═════ PASSAGE ═════

The 42mil has been received, apart from 3.7mil as updated in last fin report listed on their website www.nexbis.com.au . Peter Dykes can be contacted at their Sydney Office. However they do not have a direct Investor Relations person and the Directors do not wish to use their time on small investors.

I think that Peter Dykes as financial Controller\CO and another senior Director purchasing large 'On market' stakes in the company speaks volumes for their confidence in the future of the company. They have exciseable targets for Directors in 2010 between 75c to $1.50. A huge increase on the current price of 34c.

At a PE of less than 3 times current profit on current contracts it looks like a bargain. Naturally i agree that the company NEEDS a dedicated Investment Relations Officer and their mindset is currently to focus on sales, as opposed to investors.

They will pay a dividend of half their NAT from next year. Their revenues have increased 4-5 times from 2008 to 09. Due to primarily their Nexcode security solution for governments. In particular for Malay and Chinese governments. Nexcode being their primary revenue earner. Without the Nexcode solution (Government security, document ID, etc) and has just secured the sales with Malay and China. Yet their investment in the Nexcode solutions looks to have paid off bigtime. As this technology has already paid for itself 2 fold with what looks like a lot more opportunity for sales in the future.

In terms of bricks and mortar business you may drop into L40, 100 Miller St, Nth Sydney to view local operations. As an investor it looks to be a very undervalued stock. 

I hope they can be more transparent through an Investor Relations Officer in the future. Keep stock holders more up to date on contract sales and advancements. 

Even if they do not grow in sales from current levels (Which I doubt as they have only just got their foot in the door) they would be good value at anything below 10 times value for a small cap company. They are currently trading at under 3 times. More transparancy will accelerate this stock, even if no more sales were made from current levels. Combined with dividend payments may turbo boost this stock in my view. 

I totally agree that it can be annoying to try and contact them as an investor at times and this culture needs to change if they are to be priced at fair market value. Hopefully the NEW Directors will prove to change this culture. Peter Dykes, the Director and CFO in the Sydney office is a pain in the neck to offer transparency. I was hoping they were to replace him when he got into trouble with the police, as another Director did state if he was convicted. He was convicted yet I gather they feel it was not serious enough for him to lose his job. A new and more transparent in nature CFO would be great for investors. Some Directors just get set in their ways and the less transparent they are the lower the price of the stock.

═════

__PROBLEM 1__: Copy the rows starting at the line that contains "Vacunatorio" and ending at the last row, switching "slices" to "segments" and leaving everything else unchanged. Omit the pictures from your answer.

═════ SUPPLIED MATERIAL ═════

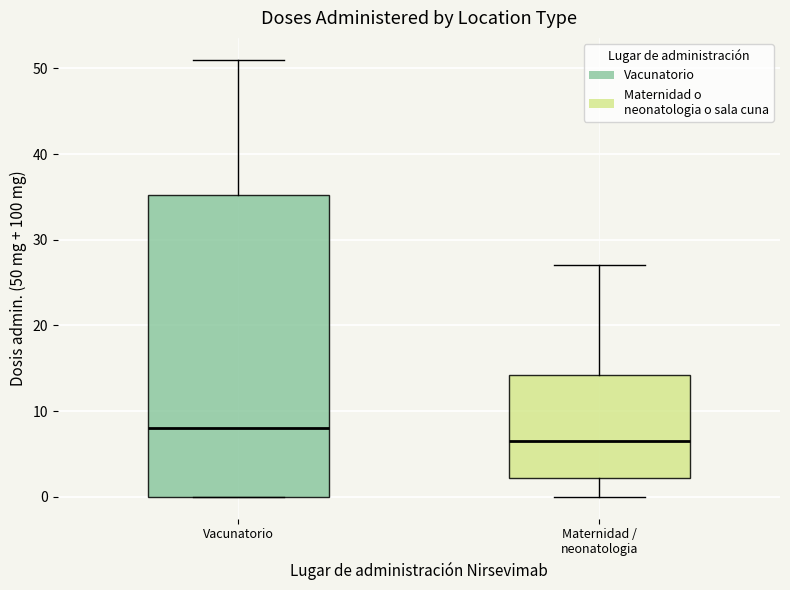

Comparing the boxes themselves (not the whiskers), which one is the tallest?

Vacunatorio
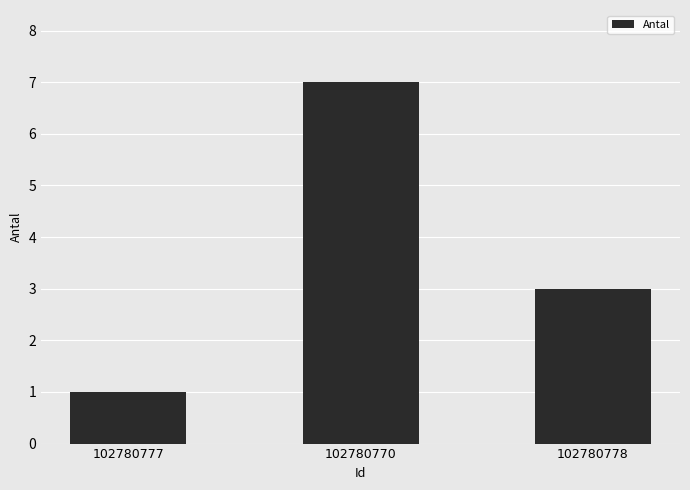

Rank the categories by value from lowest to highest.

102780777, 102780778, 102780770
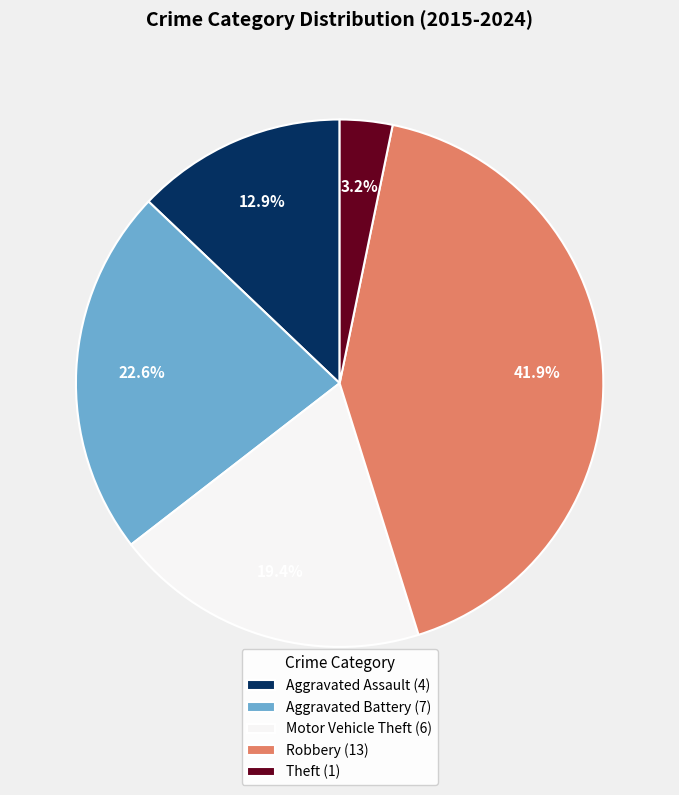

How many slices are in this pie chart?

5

═════

__PROBLEM 2__: For each statement about the Nexbis forum post, say whether it agrees with the post, answering yes or no and quoting the deciding words. (a) The company's revenues rose 4-5 times from 2008 to 09. (b) The company has a direct Investor Relations person. (c) The current share price is 75c.

__EXERCISE SOLUTION 1__:
Vacunatorio

Rank the categories by value from lowest to highest.

102780777, 102780778, 102780770

How many segments are in this pie chart?

5

__EXERCISE SOLUTION 2__:
(a) Yes: "Their revenues have increased 4-5 times from 2008 to 09."
(b) No: "However they do not have a direct Investor Relations person"
(c) No: "A huge increase on the current price of 34c."